Your STL implementation will have been well-tuned, so if you can use that, do!
Next to the allocation overhead itself, allocating multiple small chunks may result in lots of cache misses, while if you can iterate through a contiguous block, chances are better.
The scenario you describe asks for preallocation of a large block, imho.
Although allocating large blocks is faster per byte of allocated memory, it will probably not be faster if you artificially increase the allocation size only to chop it up yourself. You're are just duplicating the memory management.
It's faster not to allocate in performance-sensitive code at all. Allocate the memory you're going to need once in advance, and then use and reuse that as much as you like.
Memory allocation is a relatively slow operation in general, so don't do it more often than necessary.
"I can allocate-it-all" (really, I can!)
We can philosophy about some special implementations, that speed up small allocations considerably ... yes! But in general this holds:
malloc must be general. It must implement all different kinds of allocations. That is the reason it is considerably slow! It might be, that you use a special kinky-super-duper Library, that speeds things up, but also those can not do wonders, since they have to implement malloc in its full spectrum.

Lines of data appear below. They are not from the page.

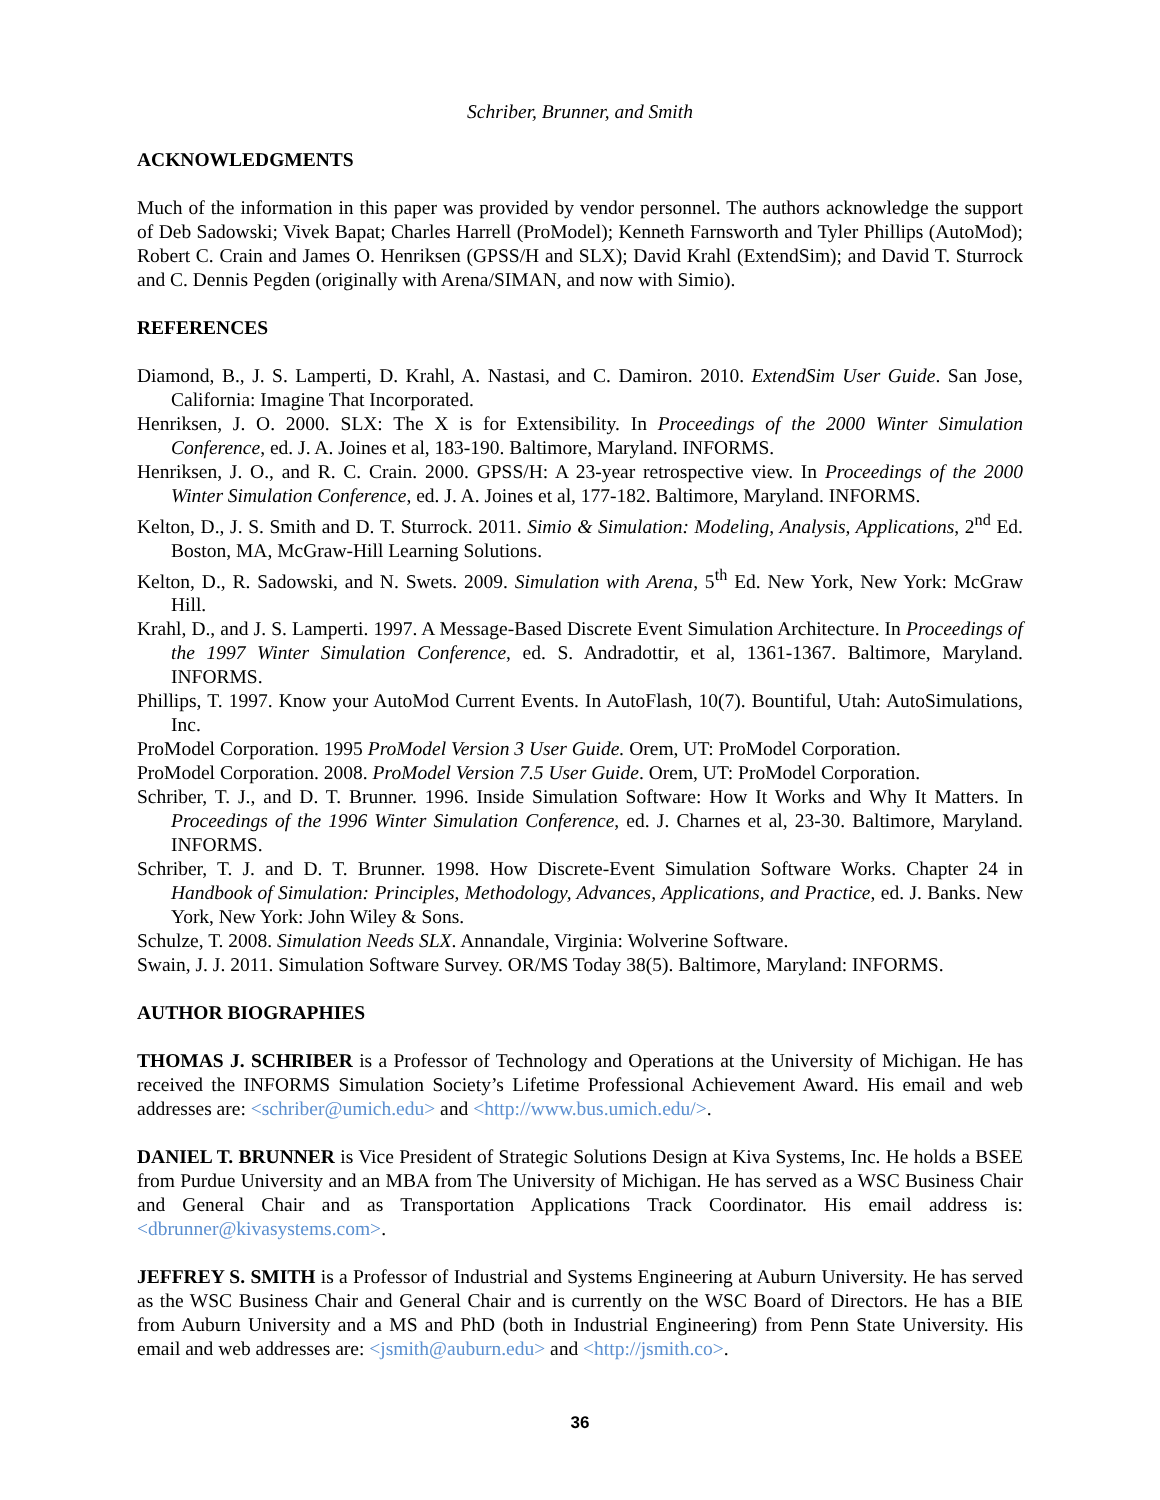Schriber, Brunner, and Smith
ACKNOWLEDGMENTS
Much of the information in this paper was provided by vendor personnel. The authors acknowledge the support of Deb Sadowski; Vivek Bapat; Charles Harrell (ProModel); Kenneth Farnsworth and Tyler Phillips (AutoMod); Robert C. Crain and James O. Henriksen (GPSS/H and SLX); David Krahl (ExtendSim); and David T. Sturrock and C. Dennis Pegden (originally with Arena/SIMAN, and now with Simio).
REFERENCES
Diamond, B., J. S. Lamperti, D. Krahl, A. Nastasi, and C. Damiron. 2010. ExtendSim User Guide. San Jose, California: Imagine That Incorporated.
Henriksen, J. O. 2000. SLX: The X is for Extensibility. In Proceedings of the 2000 Winter Simulation Conference, ed. J. A. Joines et al, 183-190. Baltimore, Maryland. INFORMS.
Henriksen, J. O., and R. C. Crain. 2000. GPSS/H: A 23-year retrospective view. In Proceedings of the 2000 Winter Simulation Conference, ed. J. A. Joines et al, 177-182. Baltimore, Maryland. INFORMS.
Kelton, D., J. S. Smith and D. T. Sturrock. 2011. Simio & Simulation: Modeling, Analysis, Applications, 2<sup>nd</sup> Ed. Boston, MA, McGraw-Hill Learning Solutions.
Kelton, D., R. Sadowski, and N. Swets. 2009. Simulation with Arena, 5<sup>th</sup> Ed. New York, New York: McGraw Hill.
Krahl, D., and J. S. Lamperti. 1997. A Message-Based Discrete Event Simulation Architecture. In Proceedings of the 1997 Winter Simulation Conference, ed. S. Andradottir, et al, 1361-1367. Baltimore, Maryland. INFORMS.
Phillips, T. 1997. Know your AutoMod Current Events. In AutoFlash, 10(7). Bountiful, Utah: AutoSimulations, Inc.
ProModel Corporation. 1995 ProModel Version 3 User Guide. Orem, UT: ProModel Corporation.
ProModel Corporation. 2008. ProModel Version 7.5 User Guide. Orem, UT: ProModel Corporation.
Schriber, T. J., and D. T. Brunner. 1996. Inside Simulation Software: How It Works and Why It Matters. In Proceedings of the 1996 Winter Simulation Conference, ed. J. Charnes et al, 23-30. Baltimore, Maryland. INFORMS.
Schriber, T. J. and D. T. Brunner. 1998. How Discrete-Event Simulation Software Works. Chapter 24 in Handbook of Simulation: Principles, Methodology, Advances, Applications, and Practice, ed. J. Banks. New York, New York: John Wiley & Sons.
Schulze, T. 2008. Simulation Needs SLX. Annandale, Virginia: Wolverine Software.
Swain, J. J. 2011. Simulation Software Survey. OR/MS Today 38(5). Baltimore, Maryland: INFORMS.
AUTHOR BIOGRAPHIES
THOMAS J. SCHRIBER is a Professor of Technology and Operations at the University of Michigan. He has received the INFORMS Simulation Society’s Lifetime Professional Achievement Award. His email and web addresses are: <schriber@umich.edu> and <http://www.bus.umich.edu/>.
DANIEL T. BRUNNER is Vice President of Strategic Solutions Design at Kiva Systems, Inc. He holds a BSEE from Purdue University and an MBA from The University of Michigan. He has served as a WSC Business Chair and General Chair and as Transportation Applications Track Coordinator. His email address is: <dbrunner@kivasystems.com>.
JEFFREY S. SMITH is a Professor of Industrial and Systems Engineering at Auburn University. He has served as the WSC Business Chair and General Chair and is currently on the WSC Board of Directors. He has a BIE from Auburn University and a MS and PhD (both in Industrial Engineering) from Penn State University. His email and web addresses are: <jsmith@auburn.edu> and <http://jsmith.co>.
36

The rule is, when you have more specialized allocation coding, you are always faster then the broad "I can allocate-it-all" routine "malloc".
So when you are able to allocate the memory in bigger blocks in your coding (and it does not cost you to much) you can speed up things considerably. Also - as mentioned by others - you will get lot less fragmentation of memory, that also speeds things up and can cost less memory. You must also see, that malloc needs additional memory for every chunk of memory it returns to you (yes, special routines can reduce this ... but you don't know! what it does really unless you implemented it yourself or bought some wonder-library).

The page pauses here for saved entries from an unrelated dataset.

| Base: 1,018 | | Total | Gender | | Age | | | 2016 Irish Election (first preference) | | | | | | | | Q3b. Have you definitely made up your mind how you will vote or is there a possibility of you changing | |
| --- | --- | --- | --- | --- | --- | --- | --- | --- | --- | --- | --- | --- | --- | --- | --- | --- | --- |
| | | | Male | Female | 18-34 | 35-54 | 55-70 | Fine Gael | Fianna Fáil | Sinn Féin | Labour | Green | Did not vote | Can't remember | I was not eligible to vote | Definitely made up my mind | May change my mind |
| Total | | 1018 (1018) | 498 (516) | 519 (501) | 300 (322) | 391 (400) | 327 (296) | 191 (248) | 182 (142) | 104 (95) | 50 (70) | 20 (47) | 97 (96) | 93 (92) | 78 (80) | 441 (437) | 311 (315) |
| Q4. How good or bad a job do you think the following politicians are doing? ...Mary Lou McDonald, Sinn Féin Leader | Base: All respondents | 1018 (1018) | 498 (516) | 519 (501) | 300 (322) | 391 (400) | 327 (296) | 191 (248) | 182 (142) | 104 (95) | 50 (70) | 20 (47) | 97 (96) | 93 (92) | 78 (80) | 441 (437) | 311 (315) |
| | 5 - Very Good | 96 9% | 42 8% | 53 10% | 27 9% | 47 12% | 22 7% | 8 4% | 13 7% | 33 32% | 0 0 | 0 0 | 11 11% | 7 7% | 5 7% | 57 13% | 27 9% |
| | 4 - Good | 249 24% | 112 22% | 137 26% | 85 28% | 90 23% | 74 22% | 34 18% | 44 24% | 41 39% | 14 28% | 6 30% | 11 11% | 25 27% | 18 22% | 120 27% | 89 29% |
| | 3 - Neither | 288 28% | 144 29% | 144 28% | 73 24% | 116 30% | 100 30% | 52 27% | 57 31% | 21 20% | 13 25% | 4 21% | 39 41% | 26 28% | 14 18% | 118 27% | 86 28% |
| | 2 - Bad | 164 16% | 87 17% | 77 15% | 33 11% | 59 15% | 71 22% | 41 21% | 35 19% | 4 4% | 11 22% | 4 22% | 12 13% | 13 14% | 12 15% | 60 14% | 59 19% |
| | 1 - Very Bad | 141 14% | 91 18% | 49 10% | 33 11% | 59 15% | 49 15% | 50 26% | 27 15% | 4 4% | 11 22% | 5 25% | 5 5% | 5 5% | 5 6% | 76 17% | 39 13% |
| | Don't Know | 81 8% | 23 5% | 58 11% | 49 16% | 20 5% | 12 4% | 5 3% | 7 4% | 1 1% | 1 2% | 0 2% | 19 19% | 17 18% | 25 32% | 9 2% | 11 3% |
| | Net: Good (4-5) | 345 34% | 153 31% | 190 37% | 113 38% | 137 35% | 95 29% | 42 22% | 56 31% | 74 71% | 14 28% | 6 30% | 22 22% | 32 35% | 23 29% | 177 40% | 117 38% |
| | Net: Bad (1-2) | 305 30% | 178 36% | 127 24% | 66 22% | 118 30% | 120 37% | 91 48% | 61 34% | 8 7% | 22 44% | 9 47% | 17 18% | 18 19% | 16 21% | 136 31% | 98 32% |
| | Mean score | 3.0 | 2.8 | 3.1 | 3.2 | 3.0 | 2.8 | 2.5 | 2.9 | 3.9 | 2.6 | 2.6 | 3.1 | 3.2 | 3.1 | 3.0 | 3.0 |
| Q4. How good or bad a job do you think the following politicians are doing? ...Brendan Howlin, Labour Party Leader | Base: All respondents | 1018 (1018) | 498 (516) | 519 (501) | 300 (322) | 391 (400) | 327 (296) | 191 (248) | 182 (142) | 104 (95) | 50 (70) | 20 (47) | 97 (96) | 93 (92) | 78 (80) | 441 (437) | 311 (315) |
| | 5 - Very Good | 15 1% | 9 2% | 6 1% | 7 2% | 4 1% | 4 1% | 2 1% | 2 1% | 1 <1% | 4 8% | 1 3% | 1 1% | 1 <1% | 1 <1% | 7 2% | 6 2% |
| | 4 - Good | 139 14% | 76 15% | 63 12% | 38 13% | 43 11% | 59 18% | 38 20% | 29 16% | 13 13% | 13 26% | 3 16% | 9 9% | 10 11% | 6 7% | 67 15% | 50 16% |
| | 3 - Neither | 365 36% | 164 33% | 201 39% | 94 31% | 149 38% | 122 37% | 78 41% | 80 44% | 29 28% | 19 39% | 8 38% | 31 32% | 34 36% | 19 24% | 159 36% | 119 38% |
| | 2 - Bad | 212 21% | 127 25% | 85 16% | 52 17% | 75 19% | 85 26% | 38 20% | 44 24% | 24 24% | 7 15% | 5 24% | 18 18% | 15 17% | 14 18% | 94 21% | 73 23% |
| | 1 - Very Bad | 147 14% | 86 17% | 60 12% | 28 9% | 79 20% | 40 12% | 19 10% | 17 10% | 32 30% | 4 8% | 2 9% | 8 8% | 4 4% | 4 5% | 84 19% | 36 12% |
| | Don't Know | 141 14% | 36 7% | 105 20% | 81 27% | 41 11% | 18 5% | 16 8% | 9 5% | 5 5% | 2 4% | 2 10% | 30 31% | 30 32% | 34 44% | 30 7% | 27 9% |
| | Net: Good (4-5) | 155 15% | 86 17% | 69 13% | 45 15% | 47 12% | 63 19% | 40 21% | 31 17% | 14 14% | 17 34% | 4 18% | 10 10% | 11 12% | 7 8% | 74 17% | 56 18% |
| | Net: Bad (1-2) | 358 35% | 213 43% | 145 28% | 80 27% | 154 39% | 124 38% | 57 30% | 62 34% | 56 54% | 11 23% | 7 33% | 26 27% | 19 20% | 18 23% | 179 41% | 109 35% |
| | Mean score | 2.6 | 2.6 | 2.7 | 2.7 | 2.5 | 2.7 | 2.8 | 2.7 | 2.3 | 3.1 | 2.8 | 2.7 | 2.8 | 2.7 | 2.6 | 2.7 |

Another point to consider is how this interacts with threading. Using malloc many times in a threaded concurrent application is a major drag on performance. In that environment you are better off with a scalable allocator like the one used in Intel's Thread Building Blocks or Hoard. The major limitation with malloc is that there is a single global lock that all the threads contend for. It can be so bad that adding another thread dramatically slows down your application.
Do an iteration over the pixels to count the number of them to be stored. Then allocate an array for the exact number of items. This is the most efficient solution.
You can use std::vector for easier memory management (see the std::vector::reserve procedure). Note: reserve will allocate probably a little (probably up to 2 times) more memory then necessary.